A structured set of objections, weighed in public.

Desk editor's note, referee report, simulated authors' rebuttal, and a circularity audit. Tearing a paper down is the easy half of reading it; the pith above is the substance, this is the friction.

Referee Report

3 major / 2 minor

Summary. The paper claims that adversarial examples optimized on public CLIP models transfer reliably to closed production VLMs (including GPT-5.4, Claude Opus 4.6, Gemini 3, and Grok 4.2), enabling 'AI authority laundering' in which the VLM produces confident but incorrect authoritative responses about subtly perturbed images. This is shown across four attack surfaces (identity manipulation, misinformation amplification, content moderation evasion, product recommendation manipulation) using only standard attacks, with success rates of 22-100% measured over hundreds of attacks on six models.

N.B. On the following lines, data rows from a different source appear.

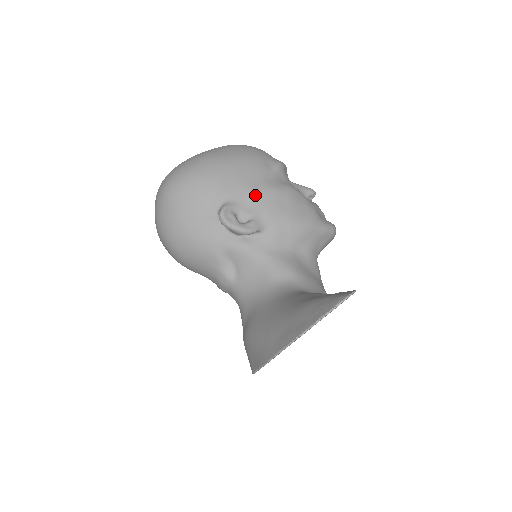
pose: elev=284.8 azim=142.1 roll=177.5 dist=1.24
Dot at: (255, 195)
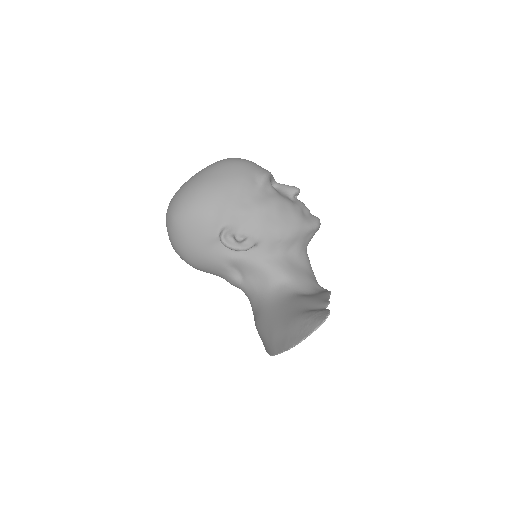
Dot at: (247, 215)
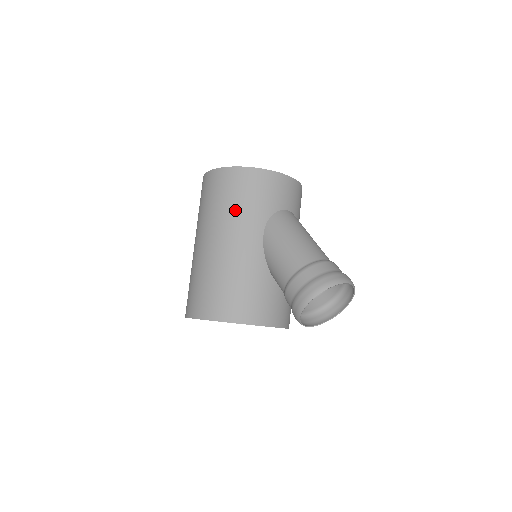
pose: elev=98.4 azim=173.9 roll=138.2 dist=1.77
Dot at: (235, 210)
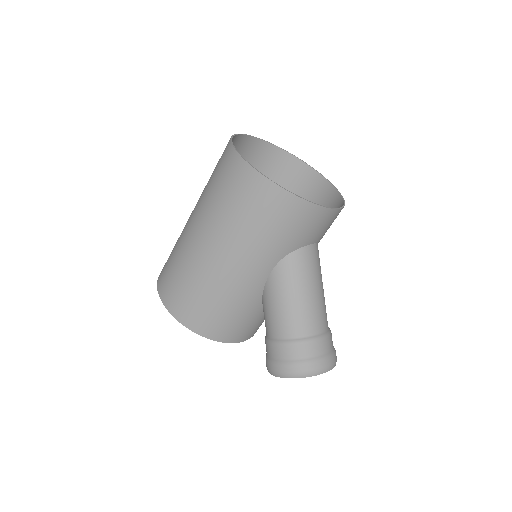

Significance. If the transferability claim holds after adding proper controls, the result would be significant for AI safety: it establishes a practical lower bound on attacker capability against deployed VLMs used for fact-checking and moderation, showing that visual adversarial robustness remains unsolved. The work merits explicit credit for its breadth (multiple production models and attack surfaces) and for using only decade-old techniques rather than introducing new algorithms.

major comments (3)
  1. [Experimental results for identity manipulation and NSFW evasion] In the experimental results for identity manipulation and NSFW evasion (hundreds of attacks section): success rates of 22-100% are presented without baseline comparisons to unperturbed images or random perturbations. This is load-bearing because it leaves open whether outputs reflect perceptual transfer from CLIP or simply the VLMs' variable responses to ambiguous/low-quality inputs.
  2. [Transfer to production VLMs] In the transfer evaluation to production VLMs: success is measured solely by text matching to target 'wrong' descriptions under query-only access, but no controls for prompt phrasing, generation temperature, or multiple samples with error bars are described. This weakens the reliability claim for cross-model transfer.
  3. [Attack surfaces and imperceptibility claim] In the description of attack surfaces and imperceptibility: the claim that perturbations 'subtly' affect the image while remaining non-obvious to humans lacks any human evaluation, SSIM/LPIPS metrics, or perceptual thresholds, which is central to distinguishing authority laundering from obvious tampering.
minor comments (2)
  1. [Abstract] Abstract: model version strings (GPT-5.4, Claude Opus~4.6) use non-standard notation; clarify whether these refer to specific API snapshots or are illustrative.
  2. [Abstract] Abstract: the statement that 'basic techniques known for over a decade suffice' is repeated in spirit; consolidate to strengthen the lower-bound framing.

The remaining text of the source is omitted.